Hmmm, I don’t know about you, but I’m avoiding the hot, humid dogs days of August by hunkering down in my cold basement with lots of cold beer on ice. I’m fully optimized on being cool :sunglasses:

But thanks for the update. It looks good as it adds more coverage.
I knew you could do it. :wink:

Same code seems to work in Chrome as well.
Or am I missing something?

I just tried it on the Evernote forum, and it worked well. :+1:
I’ll test it on my other candidate sites.

Yes – that kind of code should always work unchanged in either browser.

OK, this is working for:

Fails for:

Sorry I can’t be more technical help right now – but I’m glad to be the gopher, researcher, & tester. :smile:

If you need anything other than coding JS, let me know.

OK, I have updated my macro, which opens the code in AS Editor, with your latest JS:

BRW Open Web Page Code Block in Apple Script Editor.kmmacros (27.6 KB)

The cases really look a bit too diverse for a single XPATH

MacScripter

//blockquote/div/p

Veritrope:

//span[@class='coMULTI']

MacOSXautomation.com

//div[@id="content"]/*[self::pre or (self::p and @class='code')]

Github is a bit special. You might be better off clicking the RAW button:

(The raw page uses a <pre>)

On the pretty pages extend select would capture all the line numbers, so if you really wanted to copy from there you would have to write a slightly different, row-by-row (code cell but not number cell) function. Perhaps something roughly like:

(function () {
  var xrLines = document.evaluate(
        '//td[contains(@class, "blob-code")]',
        document,
        null, 0, 0
    ),
  oLine = xrLines.iterateNext(),
  lstLines = [];

    while (oLine) {
    lstLines.push(oLine.textContent);
    oLine = xrLines.iterateNext();
  }
  
  return lstLines.join('\n');
})();

So, is it possible to build a SWITCH statement that includes these cases?

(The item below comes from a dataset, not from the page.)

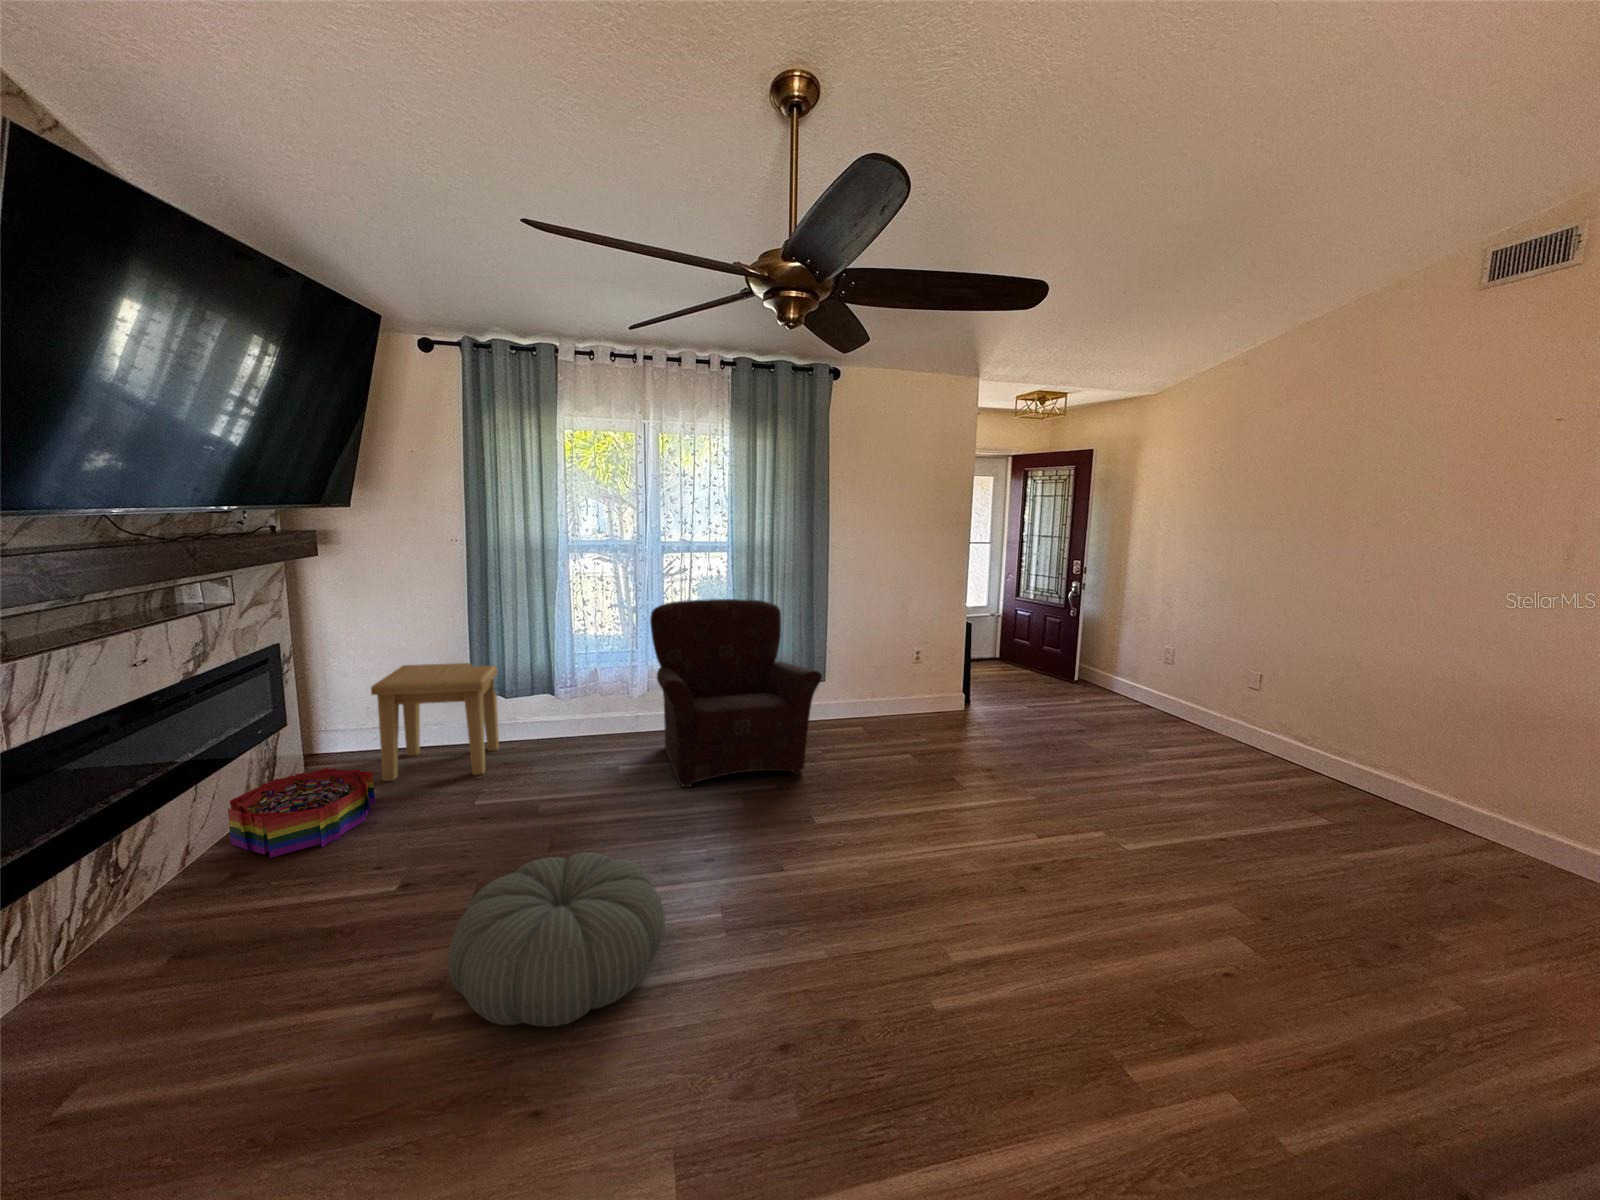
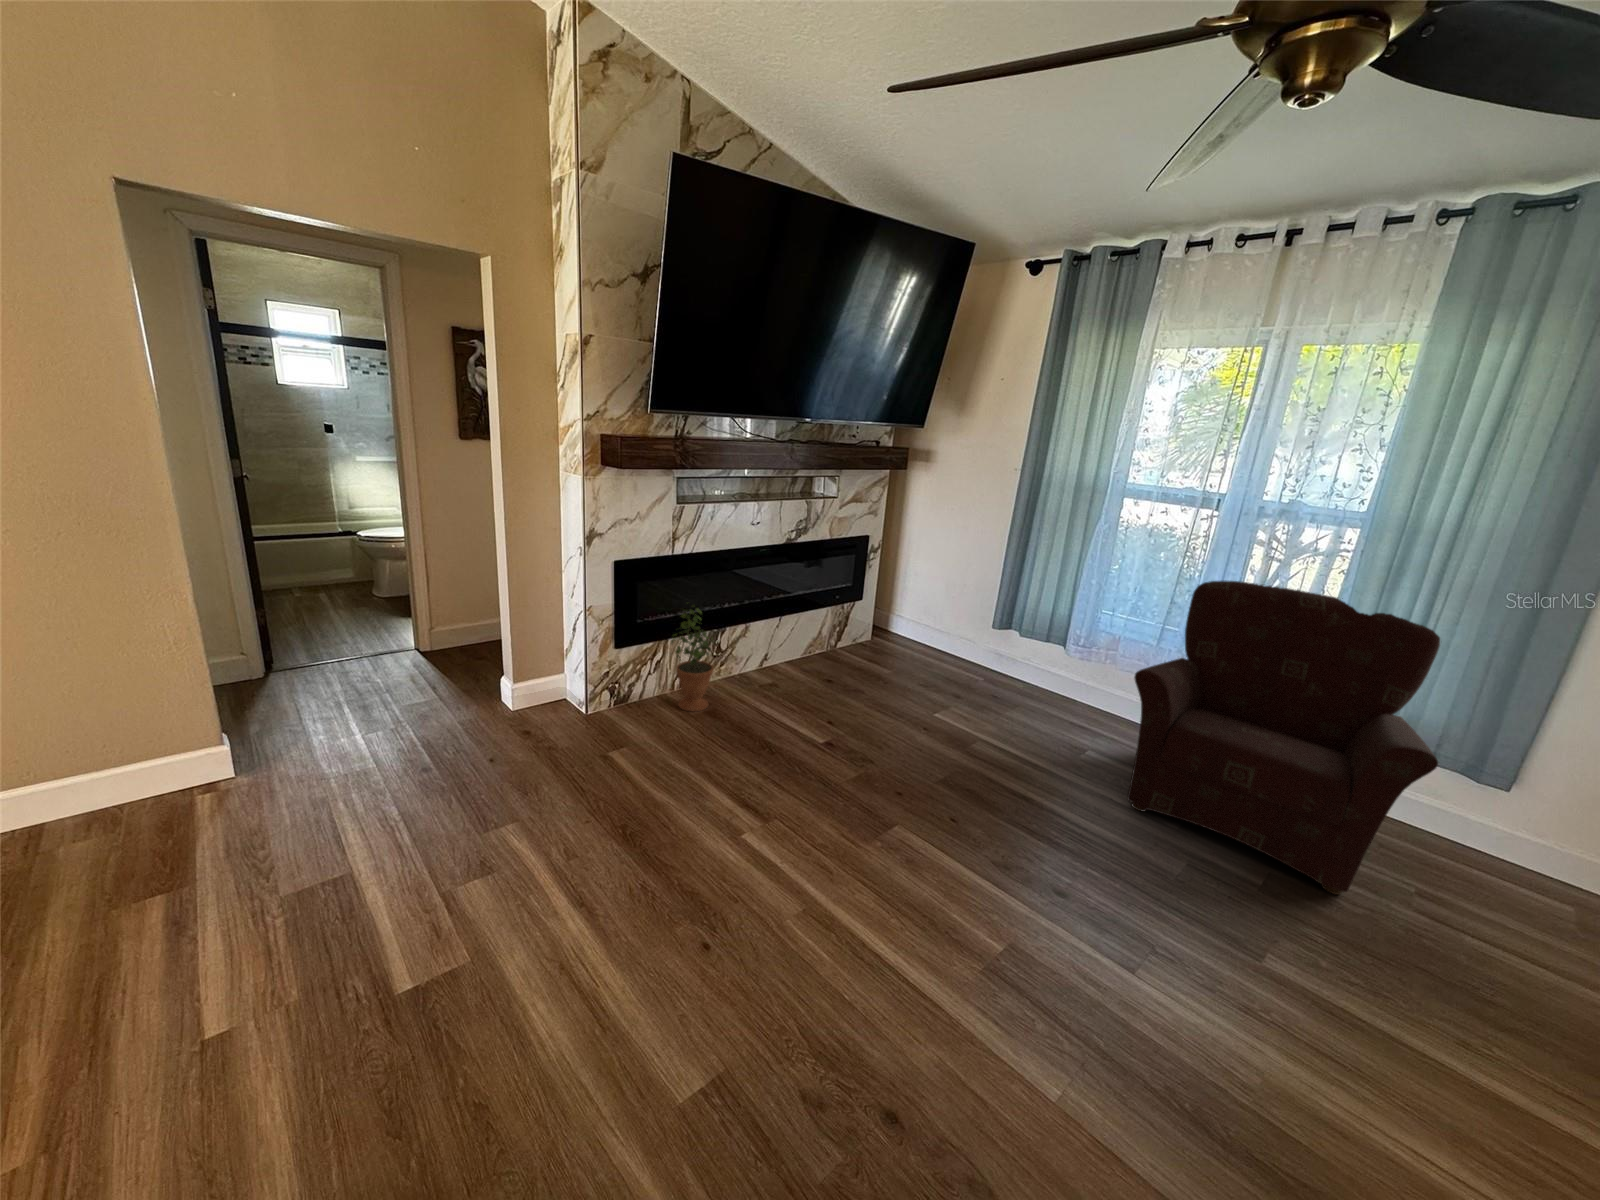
side table: present [371,663,499,781] -> none [900,578,1024,694]
storage bin: present [228,768,375,858] -> none [792,633,880,691]
potted plant: none [56,811,166,984] -> present [671,605,713,712]
pouf: present [448,852,665,1026] -> none [738,766,940,938]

Yes, I think you should be able to switch/branch on the .URL of the front tab of the active browser …

That’s too specific.

I’d rather switch based on what’s available on the page in question.
Is this possible?

Not sure I’m following you. As far as I can see the XPATH patterns vary by website …

You can know the paths on which particular site hold their code, but I don’t think there’s any way of travelling in the opposite direction – looking at the myriad branches and pathways of an HTML tree, and intuiting that some locations are holding code.

But I’m probably misunderstanding you : - )